I’m afraid it’s not good news. Before there were imperfect markets, pretty much everyone was a slave. The only way to not be a slave was to own a ginormous landed estate and be a chief or a duke or something like that with slaves of your own. Without land, and in the absence of a market in which you could exchange your labour for money, you pretty much had to be a slave. There were literally no other options available. Hopefully you had some skills, but if not, too bad because nobody would train you – you had no money to pay them and they weren’t going to train you for free out of the goodness of their heart. If you were their slave they might train you because then you could do some skilled work for them and you wouldn’t leave them to go work for someone else (because, obviously, you were a slave so leaving was out of the question). Life really sucked. I don’t think people who rail against imperfect markets realize how much better markets are than the alternative, which is no markets. That’s how it was in the age of pre-history.

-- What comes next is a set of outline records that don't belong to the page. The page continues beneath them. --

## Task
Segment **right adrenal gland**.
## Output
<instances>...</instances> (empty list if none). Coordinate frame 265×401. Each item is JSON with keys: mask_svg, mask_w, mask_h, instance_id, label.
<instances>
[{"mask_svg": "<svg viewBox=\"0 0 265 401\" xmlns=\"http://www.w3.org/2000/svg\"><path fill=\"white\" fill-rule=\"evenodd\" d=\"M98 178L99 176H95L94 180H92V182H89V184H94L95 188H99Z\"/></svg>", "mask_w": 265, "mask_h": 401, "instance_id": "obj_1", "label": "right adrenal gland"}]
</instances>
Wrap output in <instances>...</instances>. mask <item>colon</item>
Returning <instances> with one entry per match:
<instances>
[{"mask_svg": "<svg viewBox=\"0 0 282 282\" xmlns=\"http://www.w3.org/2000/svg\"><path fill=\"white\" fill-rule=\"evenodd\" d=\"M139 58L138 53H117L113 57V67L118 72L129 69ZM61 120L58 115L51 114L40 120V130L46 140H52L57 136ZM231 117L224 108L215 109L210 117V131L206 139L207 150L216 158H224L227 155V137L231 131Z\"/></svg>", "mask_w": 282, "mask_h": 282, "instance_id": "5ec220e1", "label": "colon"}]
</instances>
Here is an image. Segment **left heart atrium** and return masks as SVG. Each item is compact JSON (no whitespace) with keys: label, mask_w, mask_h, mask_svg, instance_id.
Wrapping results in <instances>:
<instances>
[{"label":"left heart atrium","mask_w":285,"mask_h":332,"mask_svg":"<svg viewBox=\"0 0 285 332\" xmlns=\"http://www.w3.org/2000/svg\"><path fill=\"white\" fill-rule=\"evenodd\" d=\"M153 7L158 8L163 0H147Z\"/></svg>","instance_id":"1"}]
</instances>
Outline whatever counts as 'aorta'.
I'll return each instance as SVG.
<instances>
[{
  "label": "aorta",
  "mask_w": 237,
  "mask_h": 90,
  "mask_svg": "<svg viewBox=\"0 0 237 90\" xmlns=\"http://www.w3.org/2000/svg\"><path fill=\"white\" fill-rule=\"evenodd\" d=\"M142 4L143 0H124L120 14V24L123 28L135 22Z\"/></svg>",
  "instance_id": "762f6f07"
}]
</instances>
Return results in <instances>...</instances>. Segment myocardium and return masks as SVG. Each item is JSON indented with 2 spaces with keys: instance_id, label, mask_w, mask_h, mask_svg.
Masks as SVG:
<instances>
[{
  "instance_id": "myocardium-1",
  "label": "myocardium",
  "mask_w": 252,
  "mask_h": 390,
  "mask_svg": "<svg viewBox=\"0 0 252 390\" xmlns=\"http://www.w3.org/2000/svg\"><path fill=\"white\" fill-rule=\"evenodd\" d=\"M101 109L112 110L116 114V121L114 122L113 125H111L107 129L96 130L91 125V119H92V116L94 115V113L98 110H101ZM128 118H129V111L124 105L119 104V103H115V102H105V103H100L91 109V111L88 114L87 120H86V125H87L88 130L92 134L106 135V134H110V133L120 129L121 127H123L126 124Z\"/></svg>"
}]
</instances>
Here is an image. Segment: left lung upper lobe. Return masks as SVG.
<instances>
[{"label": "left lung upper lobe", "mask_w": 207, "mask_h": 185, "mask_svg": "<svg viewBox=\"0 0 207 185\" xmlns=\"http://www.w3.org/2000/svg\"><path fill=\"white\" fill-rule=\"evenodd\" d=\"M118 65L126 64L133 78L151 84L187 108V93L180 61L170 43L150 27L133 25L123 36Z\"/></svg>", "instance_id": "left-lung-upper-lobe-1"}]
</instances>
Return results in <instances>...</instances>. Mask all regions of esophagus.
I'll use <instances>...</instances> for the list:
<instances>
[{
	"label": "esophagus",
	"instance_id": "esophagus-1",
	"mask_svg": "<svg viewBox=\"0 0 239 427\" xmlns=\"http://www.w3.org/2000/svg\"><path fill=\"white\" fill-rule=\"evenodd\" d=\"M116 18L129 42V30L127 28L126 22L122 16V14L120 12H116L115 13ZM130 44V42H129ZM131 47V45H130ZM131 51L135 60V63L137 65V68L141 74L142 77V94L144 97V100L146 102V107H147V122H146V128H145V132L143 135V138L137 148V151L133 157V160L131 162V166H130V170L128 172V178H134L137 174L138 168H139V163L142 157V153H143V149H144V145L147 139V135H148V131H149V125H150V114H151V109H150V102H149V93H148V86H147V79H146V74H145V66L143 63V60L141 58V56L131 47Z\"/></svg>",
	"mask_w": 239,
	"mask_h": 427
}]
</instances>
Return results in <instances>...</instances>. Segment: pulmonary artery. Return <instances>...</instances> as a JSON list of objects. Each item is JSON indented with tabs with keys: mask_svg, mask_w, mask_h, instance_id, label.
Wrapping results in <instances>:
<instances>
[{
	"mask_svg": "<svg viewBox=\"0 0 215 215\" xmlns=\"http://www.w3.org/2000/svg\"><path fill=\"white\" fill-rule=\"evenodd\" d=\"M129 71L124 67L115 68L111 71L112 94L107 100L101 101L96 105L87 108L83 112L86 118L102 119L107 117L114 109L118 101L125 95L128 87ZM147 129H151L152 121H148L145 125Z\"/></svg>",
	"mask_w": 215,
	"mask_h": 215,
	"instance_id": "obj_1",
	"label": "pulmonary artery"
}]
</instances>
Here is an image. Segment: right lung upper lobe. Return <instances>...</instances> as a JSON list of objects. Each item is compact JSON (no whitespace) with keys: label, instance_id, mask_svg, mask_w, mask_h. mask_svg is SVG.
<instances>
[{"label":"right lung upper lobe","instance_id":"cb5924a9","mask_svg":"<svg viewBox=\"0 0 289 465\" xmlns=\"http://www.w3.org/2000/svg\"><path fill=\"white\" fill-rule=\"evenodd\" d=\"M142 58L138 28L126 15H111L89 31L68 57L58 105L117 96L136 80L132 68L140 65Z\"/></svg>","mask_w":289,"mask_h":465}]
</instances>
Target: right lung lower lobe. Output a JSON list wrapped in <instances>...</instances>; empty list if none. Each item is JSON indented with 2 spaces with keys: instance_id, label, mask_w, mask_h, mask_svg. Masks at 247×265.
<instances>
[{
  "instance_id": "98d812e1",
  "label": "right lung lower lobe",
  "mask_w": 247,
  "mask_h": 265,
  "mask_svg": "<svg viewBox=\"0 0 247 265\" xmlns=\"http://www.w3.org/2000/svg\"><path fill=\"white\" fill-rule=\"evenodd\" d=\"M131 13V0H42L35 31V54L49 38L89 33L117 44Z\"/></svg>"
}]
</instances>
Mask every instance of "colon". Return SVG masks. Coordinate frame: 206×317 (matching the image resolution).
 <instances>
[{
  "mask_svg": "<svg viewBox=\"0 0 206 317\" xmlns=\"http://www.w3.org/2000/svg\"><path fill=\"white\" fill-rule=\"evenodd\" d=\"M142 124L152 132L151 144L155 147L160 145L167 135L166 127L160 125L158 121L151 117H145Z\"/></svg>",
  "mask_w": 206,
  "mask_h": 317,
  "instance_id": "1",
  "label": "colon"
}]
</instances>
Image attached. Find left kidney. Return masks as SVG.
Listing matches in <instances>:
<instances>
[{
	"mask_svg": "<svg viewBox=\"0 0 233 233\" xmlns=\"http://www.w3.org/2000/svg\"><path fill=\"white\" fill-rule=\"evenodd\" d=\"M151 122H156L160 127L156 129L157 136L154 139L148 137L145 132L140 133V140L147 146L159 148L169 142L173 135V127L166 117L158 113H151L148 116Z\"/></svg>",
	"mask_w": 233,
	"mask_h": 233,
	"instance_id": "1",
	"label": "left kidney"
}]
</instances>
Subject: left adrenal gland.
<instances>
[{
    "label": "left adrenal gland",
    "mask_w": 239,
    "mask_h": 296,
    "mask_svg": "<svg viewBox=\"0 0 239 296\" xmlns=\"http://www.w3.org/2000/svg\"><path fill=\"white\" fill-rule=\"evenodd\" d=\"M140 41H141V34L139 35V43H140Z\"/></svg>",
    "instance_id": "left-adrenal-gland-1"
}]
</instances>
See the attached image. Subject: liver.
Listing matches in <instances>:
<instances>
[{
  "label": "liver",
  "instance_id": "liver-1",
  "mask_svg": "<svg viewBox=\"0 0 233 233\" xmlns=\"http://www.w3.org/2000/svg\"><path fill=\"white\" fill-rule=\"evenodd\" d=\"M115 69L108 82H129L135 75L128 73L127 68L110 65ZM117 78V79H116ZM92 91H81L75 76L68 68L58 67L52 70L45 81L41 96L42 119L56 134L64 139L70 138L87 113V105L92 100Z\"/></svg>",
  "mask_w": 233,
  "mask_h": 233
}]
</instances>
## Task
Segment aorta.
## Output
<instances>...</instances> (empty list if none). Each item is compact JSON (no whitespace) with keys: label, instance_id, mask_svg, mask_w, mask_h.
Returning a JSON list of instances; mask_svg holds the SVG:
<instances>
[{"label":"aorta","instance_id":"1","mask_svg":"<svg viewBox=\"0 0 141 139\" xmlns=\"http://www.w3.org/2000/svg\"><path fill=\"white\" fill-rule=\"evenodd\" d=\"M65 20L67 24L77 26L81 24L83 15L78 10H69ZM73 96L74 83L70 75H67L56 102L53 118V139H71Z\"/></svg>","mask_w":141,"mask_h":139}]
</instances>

Of course we have a few more options available today; instead of going back to slavery (worst option) or staying with our imperfect markets (better option but still not quite utopia) we could introduce a bureaucratic system of fair wage regulation and wealth redistribution. This would be utopia, at long last. God knows we've all waited long enough. It's about time. It would be expensive, but that's fine because there are rich people who can be made to volunteer to pay for it. Oxfam reports that the world's richest people are hiding $7.6 trillion in a global network of tax havens. $7.6 trillion! Think of how much equality and fair pay we could achieve if we retrieved that slice of the economic pie and made it available for redistribution. Then nobody would have to fling themselves head first into the market to work for a living at the best wage they are able to secure.